Top of Data records

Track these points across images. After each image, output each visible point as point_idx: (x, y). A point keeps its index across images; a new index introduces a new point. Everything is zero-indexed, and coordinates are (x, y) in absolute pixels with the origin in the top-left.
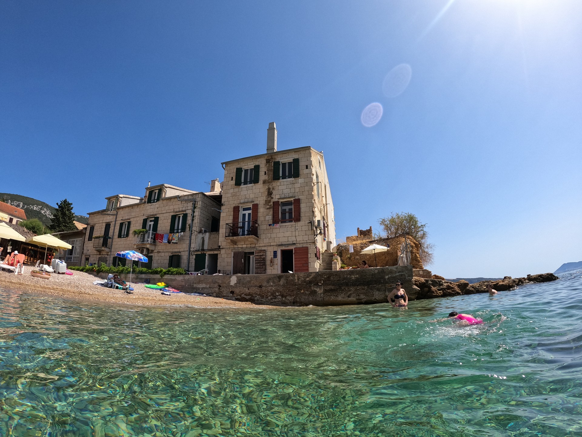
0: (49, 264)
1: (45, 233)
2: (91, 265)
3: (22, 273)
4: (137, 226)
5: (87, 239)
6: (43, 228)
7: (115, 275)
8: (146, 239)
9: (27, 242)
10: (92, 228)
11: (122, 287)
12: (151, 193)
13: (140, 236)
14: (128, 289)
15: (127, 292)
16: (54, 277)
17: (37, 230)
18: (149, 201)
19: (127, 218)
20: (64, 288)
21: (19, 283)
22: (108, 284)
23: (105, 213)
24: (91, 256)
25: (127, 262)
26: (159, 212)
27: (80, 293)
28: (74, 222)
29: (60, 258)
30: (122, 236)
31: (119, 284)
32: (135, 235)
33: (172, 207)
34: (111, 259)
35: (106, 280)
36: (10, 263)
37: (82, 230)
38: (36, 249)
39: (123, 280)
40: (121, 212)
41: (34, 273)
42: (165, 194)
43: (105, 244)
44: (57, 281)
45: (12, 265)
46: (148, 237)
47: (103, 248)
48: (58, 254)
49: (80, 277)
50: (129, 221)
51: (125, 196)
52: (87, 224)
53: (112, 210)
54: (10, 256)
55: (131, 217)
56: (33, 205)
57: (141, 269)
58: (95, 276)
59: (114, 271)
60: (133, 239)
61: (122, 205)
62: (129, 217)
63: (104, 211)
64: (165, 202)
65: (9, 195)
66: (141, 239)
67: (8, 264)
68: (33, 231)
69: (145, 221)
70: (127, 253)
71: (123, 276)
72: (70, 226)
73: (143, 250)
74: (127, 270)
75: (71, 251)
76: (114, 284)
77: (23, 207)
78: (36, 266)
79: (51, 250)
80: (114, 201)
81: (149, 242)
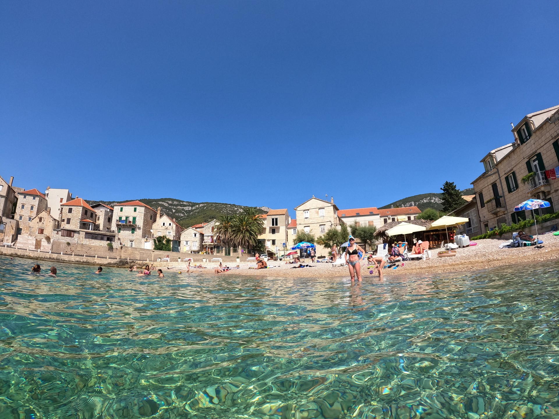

Bottom of Data records

*The problem*: Reproduce the entries above verbatim, leaving out the pictures.

*Solution to the problem*:
Track these points across images. After each image, output each visible point as point_idx: (x, y). A point keeps its index across images; a new index introduces a new point. Everything is zero-indexed, and coordinates are (x, y) in absolute pixels with the origin in the top-left.
0: (49, 264)
1: (45, 233)
2: (91, 265)
3: (22, 273)
4: (137, 226)
5: (87, 239)
6: (43, 228)
7: (115, 275)
8: (146, 239)
9: (27, 242)
10: (92, 228)
11: (122, 287)
12: (151, 193)
13: (140, 236)
14: (128, 289)
15: (127, 292)
16: (54, 277)
17: (37, 230)
18: (149, 201)
19: (127, 218)
20: (64, 288)
21: (19, 283)
22: (108, 284)
23: (105, 213)
24: (91, 256)
25: (127, 262)
26: (159, 212)
27: (80, 293)
28: (74, 222)
29: (60, 258)
30: (122, 236)
31: (119, 284)
32: (135, 235)
33: (172, 207)
34: (111, 259)
35: (106, 280)
36: (10, 263)
37: (82, 230)
38: (36, 249)
39: (123, 280)
40: (121, 212)
41: (34, 273)
42: (165, 194)
43: (105, 244)
44: (57, 281)
45: (12, 265)
46: (148, 237)
47: (103, 248)
48: (58, 254)
49: (80, 277)
50: (129, 221)
51: (125, 196)
52: (87, 224)
53: (112, 210)
54: (10, 256)
55: (131, 217)
56: (33, 205)
57: (141, 269)
58: (95, 276)
59: (114, 271)
60: (133, 239)
61: (122, 205)
62: (129, 217)
63: (104, 211)
64: (165, 202)
65: (9, 195)
66: (141, 239)
67: (8, 264)
68: (33, 231)
69: (145, 221)
70: (127, 253)
71: (123, 276)
72: (70, 226)
73: (143, 250)
74: (127, 270)
75: (71, 251)
76: (114, 284)
77: (23, 207)
78: (36, 266)
79: (51, 250)
80: (114, 201)
81: (149, 242)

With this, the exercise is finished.